This discussion has been locked.
You can no longer post new replies to this discussion. If you have a question you can start a new discussion

Vectorizing Compiler

Note: This was originally posted on 29th June 2010 at http://forums.arm.com

Hi,

Please see the following tool chain

CPP=arm-none-linux-gnueabi-gcc
SWS=-march=armv7-a -mtune=cortex-a8 -mfpu=neon -mfloat-abi=softfp -flax-vector-conversions
Target is beegle board

How can i disable the vectorization.
If i give the above tool chain, it will create a default vectorized code for the given C source
if i write the NEON C intrinsics then will the compiler overrides its optimization and use the programmer neon direction.

Please help me to solve the doubts
  • Note: This was originally posted on 30th June 2010 at http://forums.arm.com

    How can i disable the vectorization.


    I can't tell what version of gcc you are using from the information above (gcc --version), but in recent versions, using '-O3' implies '-ftree-vectorize'.  Are you using '-O3'?

    If you want to disable vectorization then you probably want to use '-fno-tree-vectorize'.

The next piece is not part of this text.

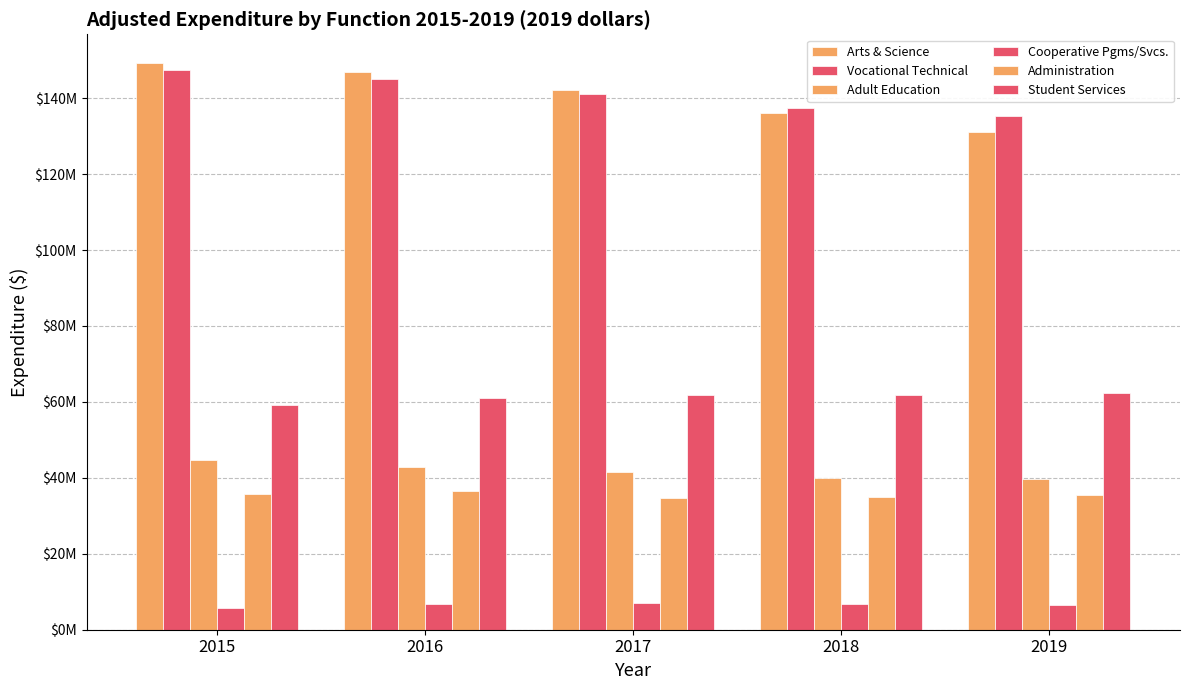

What is the sum of the Adult Education values at 2018 and 2015?

84576240.9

    I'm curious:  why do you want to disable vectorization?
  • Note: This was originally posted on 1st July 2010 at http://forums.arm.com

    [...]
    Then in my IMViewer application i take the performence of both versions
    the code fragment is given below

    [...]
    void main(int argc, char**argv)
    {
      gettimeofday(&First, NULL);
      [...]
    }


    I'd suggest using 'times()' or 'getrusage(RUSAGE_SELF, ...)' instead of 'gettimeofday()' since gettimeofday will be measuing other processes, too, not just yours.  The other functions should be less suseptible to interference from outside sources and give you more consistent numbers.  But it may not make much difference on a quiet system.

    And the pedant in me says, that should be 'int main() { ... return 0; }'  -- 'void main() { ... }' isn't really legal.  But that's not causing any timing difference.

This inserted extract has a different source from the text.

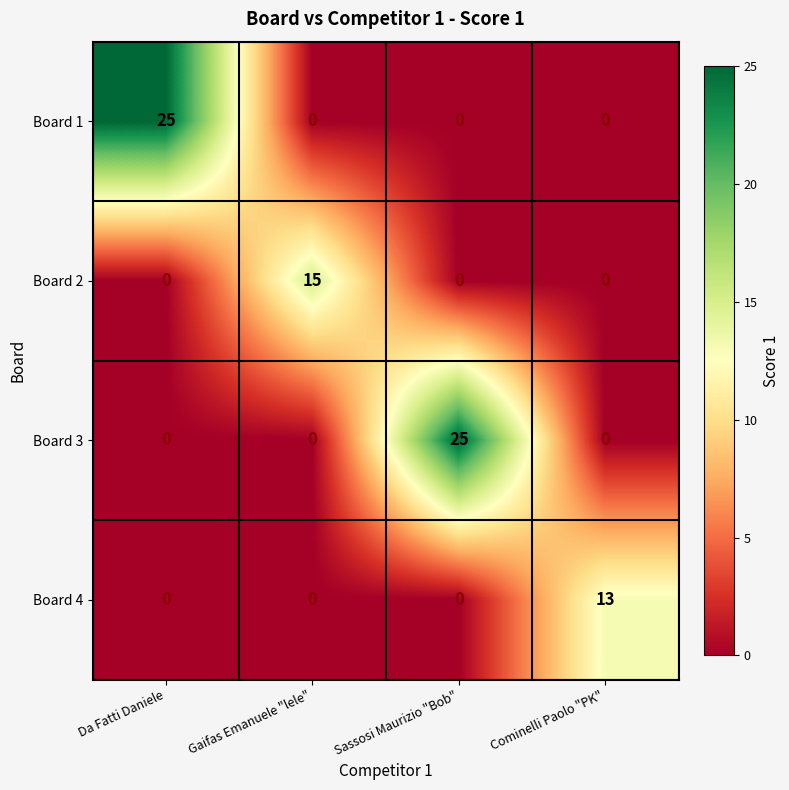

Count the Board 1 values in the range 0 to 25.

4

    But sadly the performance for version 2 is not good. It is near to C version. I don't spot
    what is the problem here !


    Since you're specifying -O3 for the C version, gcc may be doing vectoriztion.  You can add -ftree-vectorizer-verbose=2 and look for 'LOOP VECTORIZED' in gcc's messages.  Or you can 'arm-...-objdump -d' the .o file (or even the executable?) and look for the vector instructions.

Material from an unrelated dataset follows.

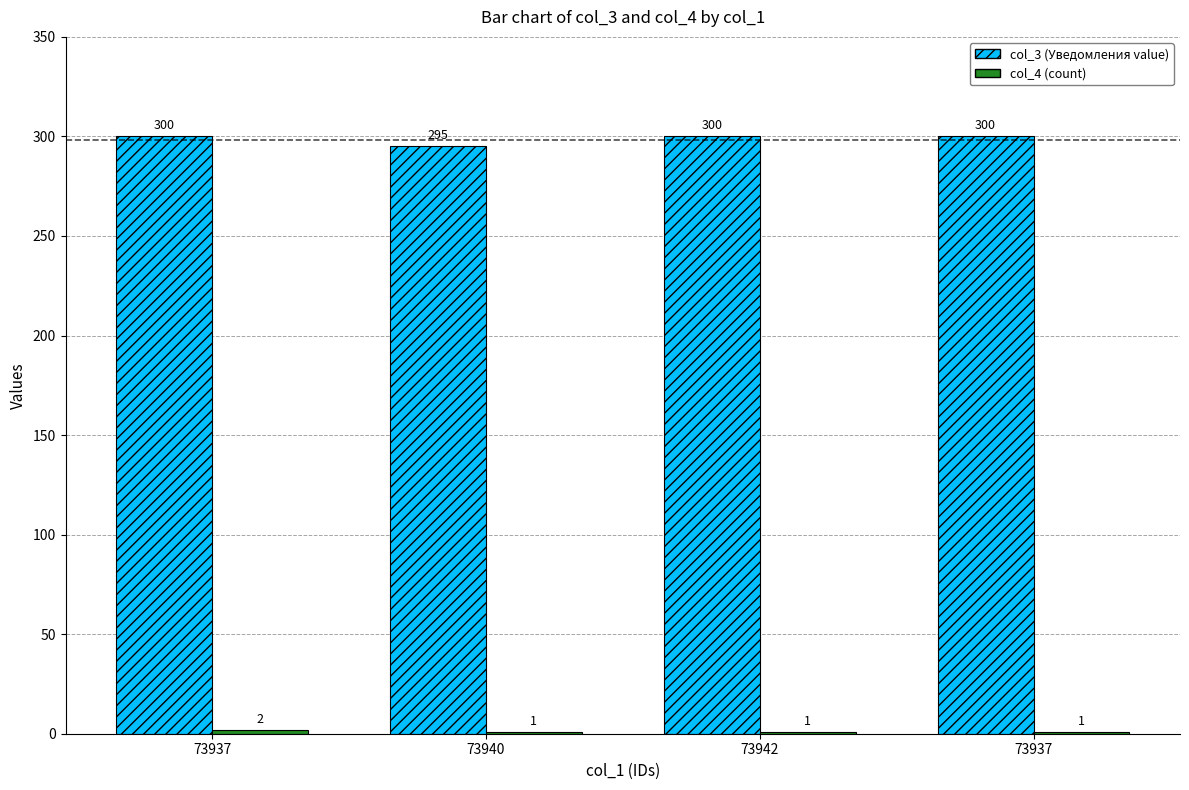

How many groups of bars are there?

4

    Following doubts still exists

    1. Will i can configure the L1 and L2 cache size of OS kernel?

    No, the kernel should enable and deal with the caches -- that's part of it's job.

    2. Is there any hand  written assembly is needed for enable the Neon processor of beegle board

    That's also the kernel's job.  If you executed a NEON instruction with a kernel that had NEON disabled, I'd expect your process to killed by SIGILL.  'uname -a' will tell us the kernel version number.

    3. My gcc version is Red Hat 3.4.4-2

    That looks like the host compiler.  I should have said 'arm-none-linux-gnueabi-gcc --version'
  • Note: This was originally posted on 7th July 2010 at http://forums.arm.com

    Dear scott,

    the tool chain  version is given below

    (2007q3-51) 4.2.1

    will i get neon performance by this version of tool chain !

    I have one doubt will my code can enter the cache memory..?

    The OS critical module can use the cache all the time.?

    Dave
  • Note: This was originally posted on 12th July 2010 at http://forums.arm.com

    the tool chain  version is given below

    (2007q3-51) 4.2.1

    will i get neon performance by this version of tool chain !


    I expect that if you are using '-O3 -mcpu=cortex-a8 -mfpu=neon -mfloat-abi=softfp' that 2007q3-51 will try to vectorize.  You can use objdump to find out how well it is doing.  You should probably consider using 2010q1 as it's 2.5 years newer.

    I have one doubt will my code can enter the cache memory..?

    The OS critical module can use the cache all the time.?


    Your code will share the cache with other processes and the OS.  If the OS and other processes aren't executing much then your code should stay in the cache (if it fits).